November canola futures hit a contract low of $585 per tonne on Aug. 6, while domestic wheat bids fell to their lowest levels in years as the U.S. futures traded near their softest levels since 2020.

Lack of any significant weather threats across the Midwest will likely keep the bias pointed lower in U.S. soybean, corn and wheat futures until something changes the narrative, according to Sean Lusk of Walsh Trading in Chicago.

Soybeans in the U.S. were rated 68 per cent good to excellent as of Aug. 5 by the U.S. Department of Agriculture, which compares with only 54 per cent at the same time the previous year.

Corn was in similar shape at 67 per cent good to excellent, marking a 10-point improvement on the year.

“There’s no story here to drive (futures) significantly higher … we need a story,” said Lusk, adding “if we turn hot and dry for the rest of the month, that would bend this thing back up, but there’s nobody calling for that.”

Even if it does turn dry, at this point in the growing season soybeans are setting pods and corn is past the pollination stage.

Eventually speculators will look to take profits and cover their short positions, but Lusk noted that every previous attempt at correcting higher was met with renewed selling and he expected a sustained rally was unlikely in the absence of fresh weather concerns.

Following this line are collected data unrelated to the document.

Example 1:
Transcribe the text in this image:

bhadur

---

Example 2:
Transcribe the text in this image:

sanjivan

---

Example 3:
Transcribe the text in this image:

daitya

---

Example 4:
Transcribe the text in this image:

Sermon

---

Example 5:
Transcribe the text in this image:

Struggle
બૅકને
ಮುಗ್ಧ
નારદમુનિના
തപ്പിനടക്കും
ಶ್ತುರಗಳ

While Western Canada also started the growing season on a relatively favourable footing, conditions have deteriorated, especially in parts of Alberta and Saskatchewan. The provincial crop report from Saskatchewan for the week ended Aug. 5 pointed to a decline in yield potential for many commodities.

“At one point we were looking at a record crop, but it’s probably closer to average now,” said Lawrence Klusa, president of Seges Markets in Winnipeg, pointing to lack of rain in many regions over the past month.

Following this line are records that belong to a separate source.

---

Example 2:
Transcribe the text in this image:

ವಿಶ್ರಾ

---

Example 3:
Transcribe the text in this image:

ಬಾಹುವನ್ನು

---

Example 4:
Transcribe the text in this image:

However, he added that expectations for large U.S. soybean supplies, slow U.S. export sales, and weakness in crude oil were all weighing on the oilseed markets.

“There’s a recognition that canola will not be the crop it was, at least not what people thought it would be even a few weeks ago,” said MarketsFarm analyst Mike Jubinville.

However, “if canola has a problem, it’s a soybean problem, not a canola problem,” said Jubinville adding “as long as the soybeans are sluggish, it will be difficult to maintain a rally in canola.”

He said the 2023/24 canola crop was possibly understated by as much as 500,000 tonnes by Statistics Canada.

While the bearish influence of the soybean market weighs on canola, the price weakness should make Canadian exports look more competitive to international buyers. Problems with the rapeseed crop in Europe could also be supportive, according to Klusa.

Wheat crops in Europe were hurt by excessive moisture, and the two Canadian analysts expect the wheat market could show signs of leveling off. Although, “for right now, there seems to be sufficient (wheat) supply relative to demand,” according to Jubinville.

“The upside potential is not great in the major crops, (but) there might be more hope in some of the special crops,” said Klusa pointing to pulses and durum as markets with possible room for strength because Canada is a major player in the world markets for those commodities.

While durum should maintain a premium over spring wheat, he cautioned that prices were unlikely to see the same strength as they did a year ago.